Extend the write-up on Redis-backed transcode session failover for Jellyfin on Kubernetes, picking up right after its final sentence.

▶ [Text excerpt]:
:::

Jellyfin HA on Kubernetes: Redis-Backed Transcode Session Failover

TL;DR

Jellyfin dies mid-stream when a Kubernetes pod restarts because all transcode state is in-memory. I forked it, added a Redis-backed ITranscodeSessionStore, and wired in atomic lease-based pod takeover. The fork is at github.com/ZoltyMat/jellyfin-ha, and I also published a repo-level diff document at docs/FORK-DIFF.md showing exactly what changed versus upstream Jellyfin. Single-instance deployments need zero config changes because it falls back to a no-op store transparently.

The Problem

Jellyfin is great. It’s also built with the assumption that exactly one server instance is running at a time. Transcode state — which pods are running FFmpeg, what segments have been written, who owns a given play session — lives entirely in memory. When the process dies, that state is gone.

In a typical homelab setup, that’s fine. One machine, one Jellyfin process, restart takes 10 seconds, your stream buffers and recovers. But I run Jellyfin on k3s with Longhorn storage and I wanted rolling restarts, node drain, and pod rescheduling to work without dropping active streams.

Turns out, Kubernetes and “state lives entirely in one process’s RAM” are fundamentally at odds.

:::

▶ [Data for review]:
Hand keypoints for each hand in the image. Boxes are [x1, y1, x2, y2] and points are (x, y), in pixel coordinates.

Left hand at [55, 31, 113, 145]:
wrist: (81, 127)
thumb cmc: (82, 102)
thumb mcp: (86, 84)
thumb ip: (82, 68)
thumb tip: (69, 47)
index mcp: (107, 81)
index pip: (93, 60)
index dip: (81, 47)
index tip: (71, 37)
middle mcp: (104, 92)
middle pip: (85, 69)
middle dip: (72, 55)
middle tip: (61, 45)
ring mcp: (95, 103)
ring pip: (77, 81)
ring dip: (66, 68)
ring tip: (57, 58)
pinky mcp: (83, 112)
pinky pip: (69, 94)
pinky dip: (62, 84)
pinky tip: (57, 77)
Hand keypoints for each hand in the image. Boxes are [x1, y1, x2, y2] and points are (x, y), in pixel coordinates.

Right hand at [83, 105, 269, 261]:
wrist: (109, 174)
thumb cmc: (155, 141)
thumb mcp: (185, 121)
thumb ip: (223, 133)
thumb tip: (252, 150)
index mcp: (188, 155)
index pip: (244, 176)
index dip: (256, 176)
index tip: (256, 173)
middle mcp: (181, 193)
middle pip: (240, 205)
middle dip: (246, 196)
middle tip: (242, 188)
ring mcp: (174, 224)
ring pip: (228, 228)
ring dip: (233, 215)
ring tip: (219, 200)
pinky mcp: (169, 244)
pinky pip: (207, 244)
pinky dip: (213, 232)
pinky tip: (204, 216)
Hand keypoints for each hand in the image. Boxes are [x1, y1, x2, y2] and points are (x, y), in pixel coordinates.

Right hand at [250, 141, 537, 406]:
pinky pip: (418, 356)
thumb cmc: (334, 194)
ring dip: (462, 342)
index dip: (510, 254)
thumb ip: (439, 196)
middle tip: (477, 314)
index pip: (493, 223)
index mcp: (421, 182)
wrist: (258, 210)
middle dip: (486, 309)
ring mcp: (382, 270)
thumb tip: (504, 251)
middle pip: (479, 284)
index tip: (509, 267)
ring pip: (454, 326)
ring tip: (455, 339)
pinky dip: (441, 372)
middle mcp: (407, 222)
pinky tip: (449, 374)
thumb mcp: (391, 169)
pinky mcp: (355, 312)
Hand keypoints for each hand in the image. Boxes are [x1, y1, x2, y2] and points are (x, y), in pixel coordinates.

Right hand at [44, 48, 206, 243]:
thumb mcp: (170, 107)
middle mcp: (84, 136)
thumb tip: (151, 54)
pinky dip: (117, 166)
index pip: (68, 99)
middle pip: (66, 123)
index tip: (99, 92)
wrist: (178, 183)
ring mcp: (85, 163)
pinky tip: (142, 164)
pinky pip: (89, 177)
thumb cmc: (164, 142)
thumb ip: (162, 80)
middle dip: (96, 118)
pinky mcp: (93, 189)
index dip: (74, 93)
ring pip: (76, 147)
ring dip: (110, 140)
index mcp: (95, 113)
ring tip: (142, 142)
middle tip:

:::

▶ [Result of this task]:
What I Actually Built

The fork adds three things:

1. ITranscodeSessionStore — a new interface

A thin abstraction for durable transcode session state. It has five methods:

TryGetAsync — retrieve a session by play session ID
TryTakeoverAsync — atomically claim a session whose lease has expired
SetAsync — persist a new or updated session
RenewLeaseAsync — extend a session’s TTL to signal the pod is still alive
DeleteAsync — remove a session when transcoding ends

2. RedisTranscodeSessionStore — the real implementation

Uses Redis for distributed storage with TTL-based leases. Each TranscodeSession record contains:

PlaySessionId — the Jellyfin stream identifier
OwnerPod — which pod holds the current lease
LeaseExpiresUtc — when the lease expires (if the pod stops renewing)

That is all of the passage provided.